Reports out of Brazil on Tuesday revived the persistent rumors about the potential inclusion of MLS teams in the South American tournament.
The idea makes plenty of sense from the federation's perspective. Expanding the tournament to Canada and the United States would generate more commercial and television revenue for the tournament and its participants. The two-tiered system – a first playoff stage for selected qualifiers and a second group stage with champions from every country (plus a few extra berths for Brazil and Argentina and the first round winners) – offers plenty of flexibility to accommodate a couple of extra teams. Any tinkering will require deft political maneuvering to keep all parties relatively happy, but the concept of a financial windfall with minimal associated cost would likely quell any concerns.
Although the proposal appears just as enticing to MLS and its clubs in theory, the decision to participate isn't as straightforward as it might appear at first glance. MLS executives and investor/operators must address and rectify genuine competitive, financial and structural concerns before they can seriously weigh making this particular leap.
The structural concerns take precedence at the outset given the league's commitment to the CONCACAF Champions League. CONCACAF simply will not countenance the thought of allowing the top MLS sides to bypass its tournament to play in the Libertadores. Nor should MLS consider spurning its host confederation to do so. But those strictures limit MLS' options in any attempt to send its best teams to a stronger competition.
Unlike its many of fellow leagues in Mexico and South America, MLS does not adhere to the standard FIFA calendar or play a split-season schedule. Although Mexican teams bear a significant burden to participate in the Libertadores and often suffer in domestic and international play as a result of those considerable obligations, they possess a structure more capable of coping with those demands.
Liga MX benefits from its composition by excluding CONCACAF Champions League entrants (the champions and the runners-up from the previous Apertura and Clausura campaigns) and relying on the Apertura table to sort out its Libertadores qualifiers (thereby ensuring the strongest possible representatives when group play starts in a month or two).
MLS does not enjoy such latitude with its spring-to-fall schedule. The league would likely keep the same qualification setup for the Champions League – MLS Cup, Open Cup and Supporters' Shield winners plus the defeated MLS Cup finalist for the following year's competition (e.g., 2012 qualifiers enter the 2013-14 Champions League) – and preclude teams from participating in both tournaments in the same year. In addition to ruling out those top sides, MLS would need to prohibit any non-qualifier participating in the knockout stages of the current edition of the Champions League (e.g., Seattle this year) from playing in the Libertadores group stages for fixture congestion concerns.

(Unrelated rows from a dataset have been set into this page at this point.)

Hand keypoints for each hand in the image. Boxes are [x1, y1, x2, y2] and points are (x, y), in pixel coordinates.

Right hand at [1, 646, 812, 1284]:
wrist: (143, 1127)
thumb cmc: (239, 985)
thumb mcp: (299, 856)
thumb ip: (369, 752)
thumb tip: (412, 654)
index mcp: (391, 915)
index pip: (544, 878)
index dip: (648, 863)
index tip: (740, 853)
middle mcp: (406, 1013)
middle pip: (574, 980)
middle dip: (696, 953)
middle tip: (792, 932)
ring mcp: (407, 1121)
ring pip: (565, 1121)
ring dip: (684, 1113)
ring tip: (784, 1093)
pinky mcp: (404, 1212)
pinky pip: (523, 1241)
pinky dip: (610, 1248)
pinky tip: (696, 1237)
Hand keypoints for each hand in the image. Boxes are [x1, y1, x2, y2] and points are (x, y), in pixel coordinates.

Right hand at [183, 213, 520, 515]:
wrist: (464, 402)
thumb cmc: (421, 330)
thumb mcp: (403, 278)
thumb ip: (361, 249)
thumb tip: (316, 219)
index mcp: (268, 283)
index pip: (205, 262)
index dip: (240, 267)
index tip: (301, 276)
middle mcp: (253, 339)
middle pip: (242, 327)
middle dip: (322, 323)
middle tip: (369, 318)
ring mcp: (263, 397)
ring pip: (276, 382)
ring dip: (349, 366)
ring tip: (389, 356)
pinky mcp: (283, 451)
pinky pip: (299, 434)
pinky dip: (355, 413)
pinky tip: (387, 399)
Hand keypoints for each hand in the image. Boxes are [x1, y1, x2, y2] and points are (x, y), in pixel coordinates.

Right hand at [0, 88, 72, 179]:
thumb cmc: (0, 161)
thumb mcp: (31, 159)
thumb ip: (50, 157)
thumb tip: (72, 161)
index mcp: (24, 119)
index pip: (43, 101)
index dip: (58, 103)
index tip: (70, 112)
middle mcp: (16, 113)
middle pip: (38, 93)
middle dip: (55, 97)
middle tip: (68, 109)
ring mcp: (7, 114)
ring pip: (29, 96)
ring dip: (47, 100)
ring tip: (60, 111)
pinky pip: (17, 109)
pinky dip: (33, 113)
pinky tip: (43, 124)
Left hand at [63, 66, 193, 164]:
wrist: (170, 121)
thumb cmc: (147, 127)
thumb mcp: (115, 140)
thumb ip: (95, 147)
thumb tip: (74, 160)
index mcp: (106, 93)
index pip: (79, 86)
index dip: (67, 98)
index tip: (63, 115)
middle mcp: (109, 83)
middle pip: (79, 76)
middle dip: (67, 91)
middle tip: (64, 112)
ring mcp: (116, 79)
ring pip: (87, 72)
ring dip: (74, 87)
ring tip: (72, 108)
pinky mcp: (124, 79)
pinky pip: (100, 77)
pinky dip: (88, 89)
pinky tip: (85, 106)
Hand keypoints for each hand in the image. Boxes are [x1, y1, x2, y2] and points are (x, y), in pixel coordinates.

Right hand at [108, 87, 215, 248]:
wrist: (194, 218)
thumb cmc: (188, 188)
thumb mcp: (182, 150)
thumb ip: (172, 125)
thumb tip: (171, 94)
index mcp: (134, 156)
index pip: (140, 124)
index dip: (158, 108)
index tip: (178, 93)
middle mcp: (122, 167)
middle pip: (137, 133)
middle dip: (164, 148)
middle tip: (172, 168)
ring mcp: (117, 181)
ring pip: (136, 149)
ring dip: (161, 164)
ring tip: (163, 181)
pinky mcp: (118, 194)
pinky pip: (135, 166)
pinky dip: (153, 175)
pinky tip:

At that stage of the process, MLS would find itself selecting its Libertadores representatives from a reduced pool of potential teams. In the best case scenario, the league could send its second- and third-placed teams from the regular season to the second strongest club tournament in the world with little match practice. If everything unfolds in a more unforgiving manner, the entrants could hail from the middle of the pack. Both potential options could lead to embarrassing international excursions given the league's spotty record in a shallower competition.
MLS' current perch in the Champions League – a competitive second fiddle to Liga MX – indicates that the league would have to infuse significant money into its squads to ensure its clubs could compete in the Libertadores. This isn't a cheap or quick fix solved with extra allocation resources and more efficiency in the transfer market.
In order to give its clubs a fighting chance to compete, MLS would need increase its pliable salary budget significantly across the board (probably by a multiple of two or three for an yearly uptick in the high eight figures) to maintain domestic parity and international dreams and shoulder significant travel expenses. And even those expenditures provide little assurance that its teams would manage the demands of the competition well enough to replicate Mexico's modest success in the competition.
In the bottom-line world of MLS, the desire to bolster the league's international profile by entering the Libertadores must coexist with more practical considerations. Right now, the costs of participating in the competition far outweigh the benefits. Until MLS can find a way to reconcile its hopes with its realities, this alluring idea represents a step too far for this growing league.